--spoiler--
laz hep diyomuş ki çevresine ben bak hastayım ben hastayım ben hastayım diyomuş. kimse dinlemiyomuş kendisini! ben hastayım ben ölücem bana bakın filan. sonra demiş ben ölürsem mezar taşıma böyle yazın demiş. mezar taşına yazmışlar: demiş ben hastayım dedim dedim bana inanmadınız bak noldu şimdi?

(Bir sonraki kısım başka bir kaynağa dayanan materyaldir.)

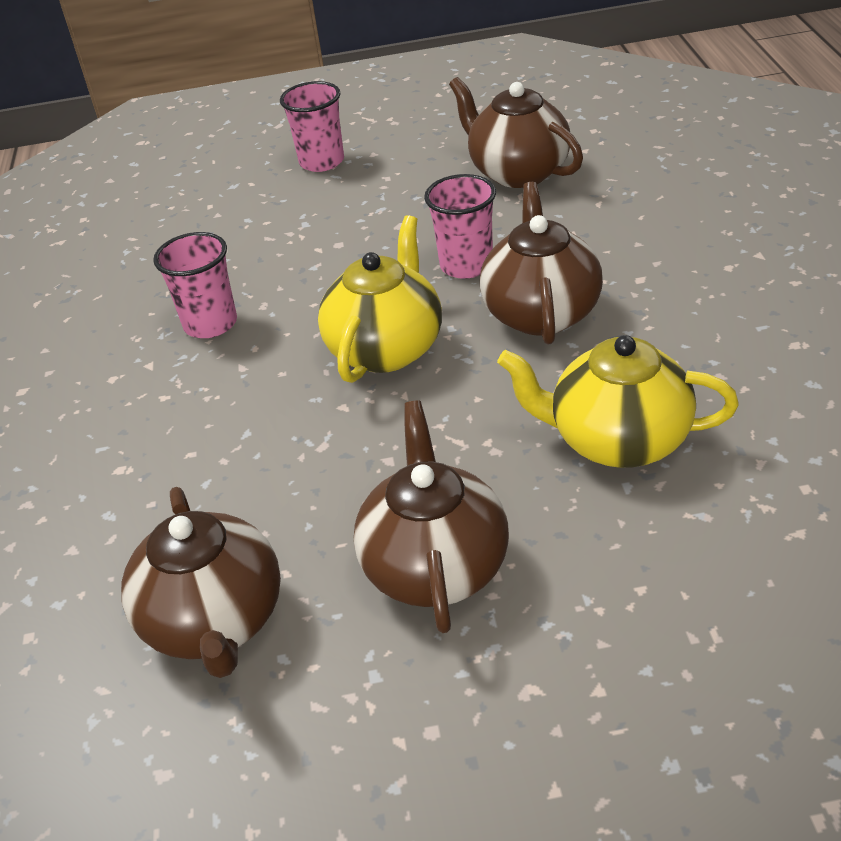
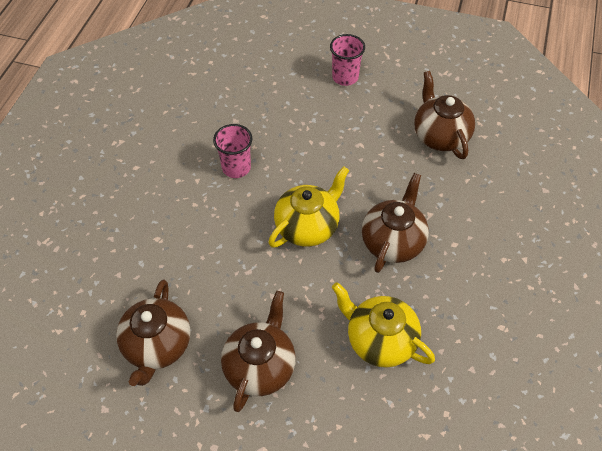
camera: 20 degrees right, 15 degrees up
pink cup [424,174,496,279] -> none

vezirler huzura çıkmışlar:
- padişahım, hazinede para kalmadı. yeni vergilere ihtiyacımız var
padişah, kavuğunun altından kafasını kaşımış,
- eeee! ne vergisi koyalım?, demiş..
- köprülere adam koyalım, geçenden bir akçe alsınlar! padişah, tamam, demiş. aradan bir süre geçtikten sonra sormuş vezirlerine:
- tepki var mı?
- hiç bir tepki yok!
- iyi o zaman köprünün diğer tarafına adam koyun, çıkandan da bir akçe alsın! aradan bir süre geçmiş, padişah:
- var mı şikayet?
- yok! halkının tepkisizliğine kızan padişah, gürlemiş:
- köprülerin ortasına da adam koyun, gelip geçeni becersin! aradan birkaç gün geçmiş, halktan bir tepkinin olmamasına içerleyen padişah, çağırmış vezirlerini,
-halkı dinleyelim hele bir, demiş gitmişler köye, padişah sormuş:
- var mı şikayet? ses yok. padişah tekrar:
-var mı şikayet ? şikayeti olan söylesin! diye gürleyince arkalardan cılız bir ses duyulmuş:
-padişahım, o köprünün ortasındaki adam var ya!..
- eeee!, demiş padişah bir umutla...
- akşamları çok kalabalık oluyor, sıra uzuyor, eve geç kalıyoruz, bir adam daha koysanız...
hacı fıkraya bak: alman bir kadın omlet yapmak için teflon tavayı ocağa koymuş, kısa bir süre sonra burnuna yanmış kıl kokusu gelmeye başlamış, birden tavaya bakmış bir de bakmışki tavada kıl var... bu şimdi fıkra mıı yani, hay sizin mizah anlayınıza sokayım. bir de buna kahkaha ile gülen alman kadınları var, onlar da tam porno filmlik.
eğitim bilimine giriş dersinde mehmet akif hocanın 150 kişinin karşısında anlatıp kendini rezil etmekten asla vazgeçmediği fıkralar bütünü. kocca anfi önce bi şok olur bomboş gözlerle hocaya bakar, sonra da fıkradan ziyade hocanın halinin komikliğine gülerler. hayır, adam tepki bekliyor bi de o berbat fıkralara. peeh.